REQUIRED WORK
Using the data below, count the lines that carry the string "index" and write only the count.

RECORD SET
--- START ---

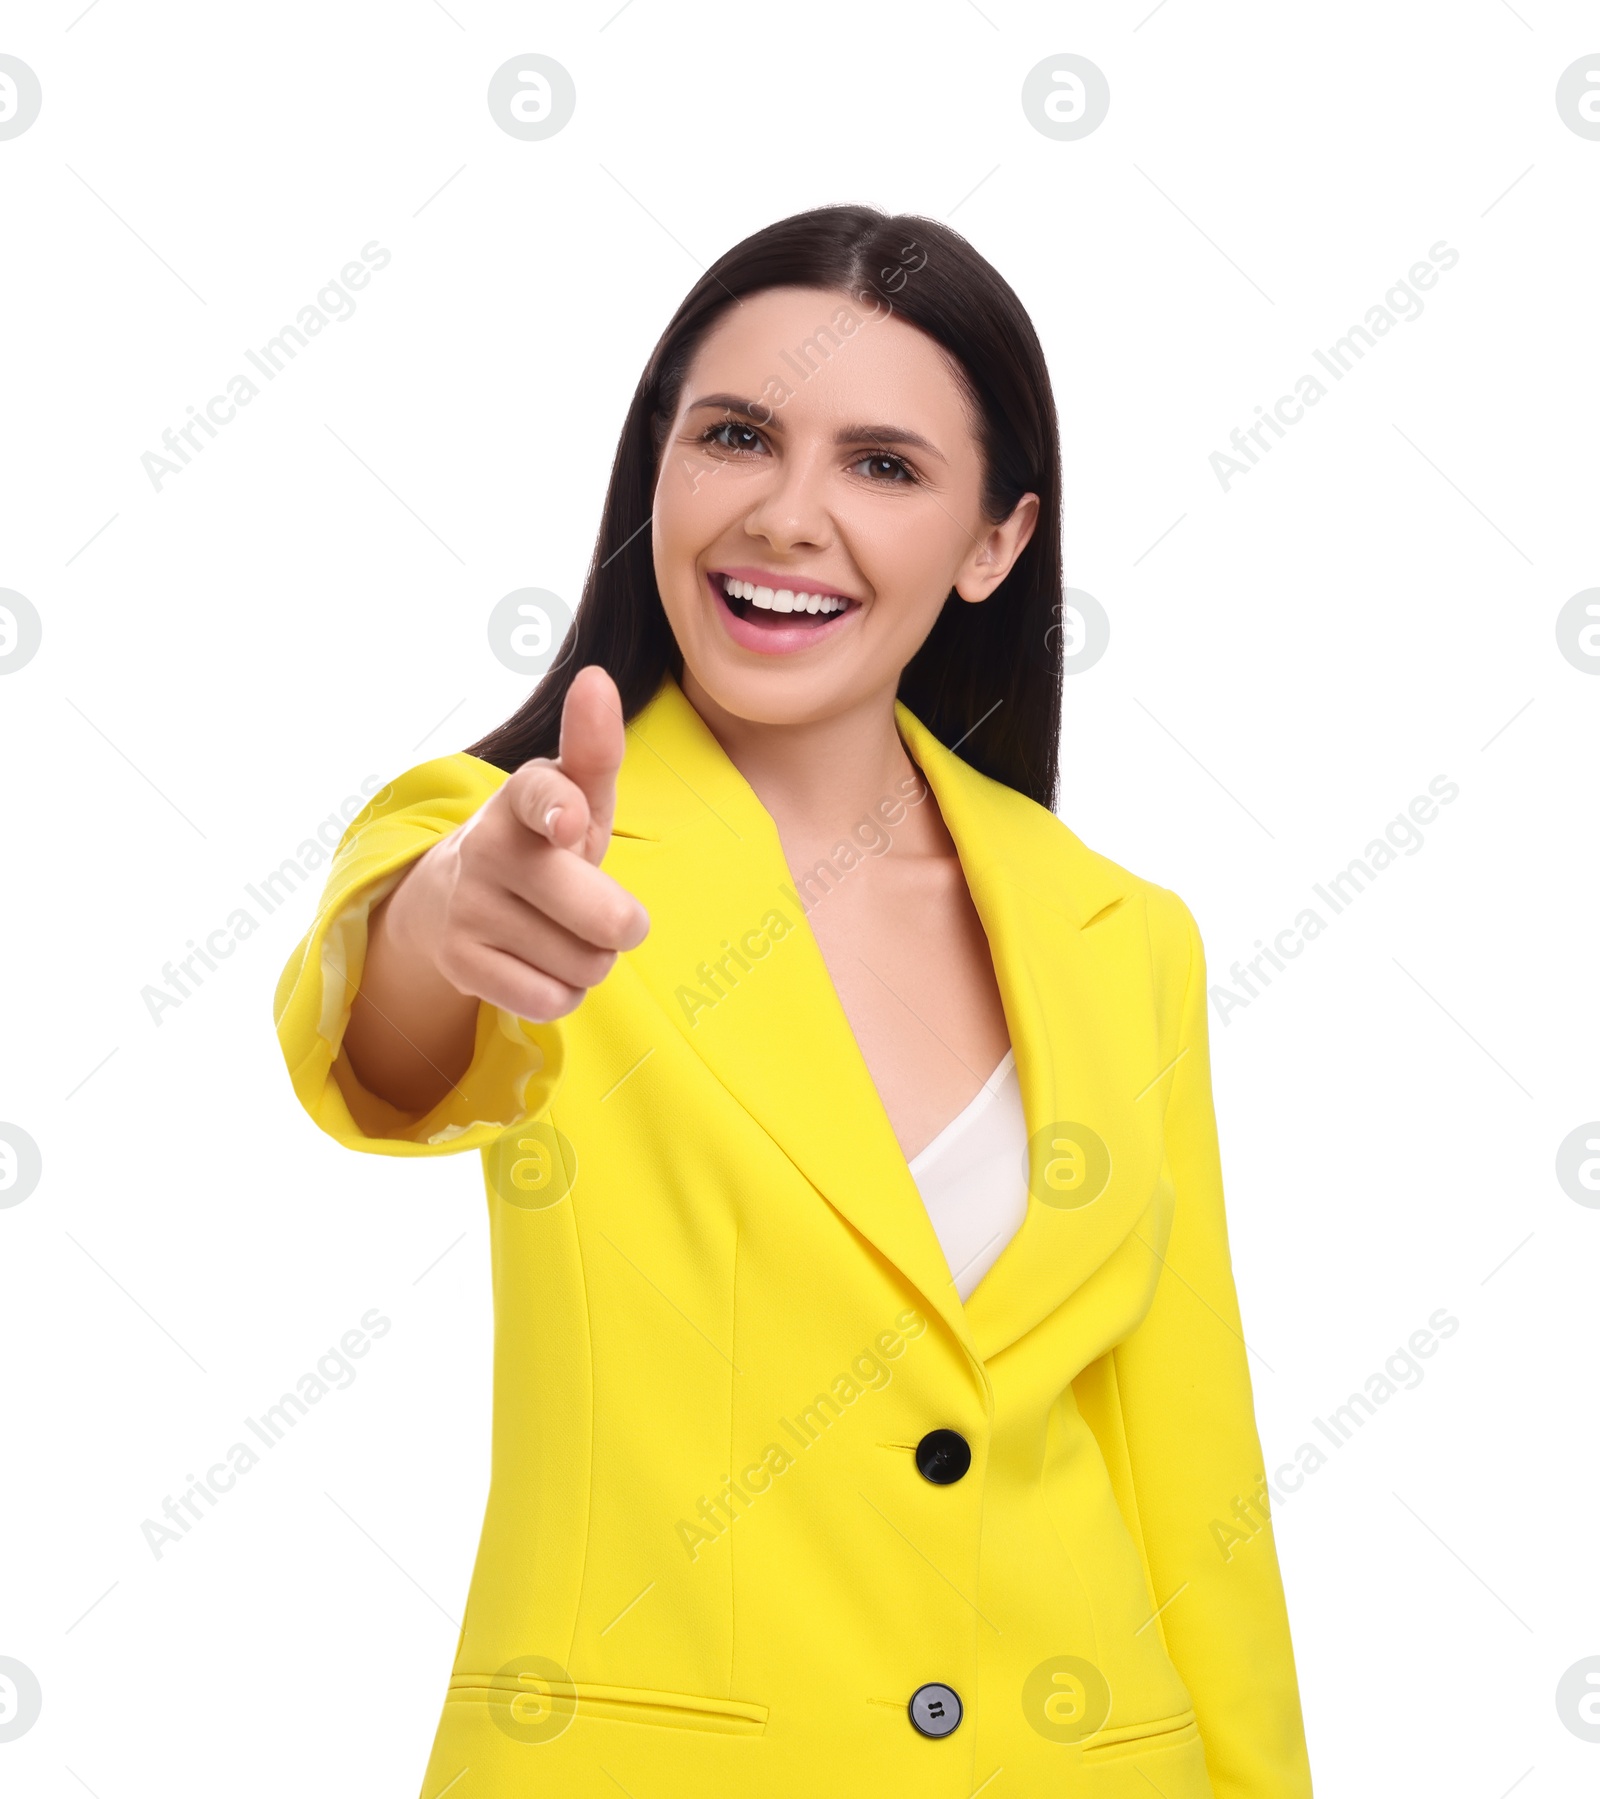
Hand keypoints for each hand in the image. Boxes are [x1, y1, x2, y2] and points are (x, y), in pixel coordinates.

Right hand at [388, 665, 649, 1022]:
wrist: (453, 899)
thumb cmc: (543, 841)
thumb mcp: (574, 794)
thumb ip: (594, 747)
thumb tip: (595, 677)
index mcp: (523, 798)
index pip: (540, 797)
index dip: (558, 809)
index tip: (568, 822)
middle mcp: (489, 849)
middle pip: (602, 917)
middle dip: (622, 925)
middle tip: (606, 914)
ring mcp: (469, 909)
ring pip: (585, 965)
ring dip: (591, 959)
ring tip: (562, 933)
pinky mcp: (460, 964)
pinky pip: (553, 1001)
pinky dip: (564, 992)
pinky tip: (541, 963)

--- END ---

SOLUTION FOR THIS TASK
4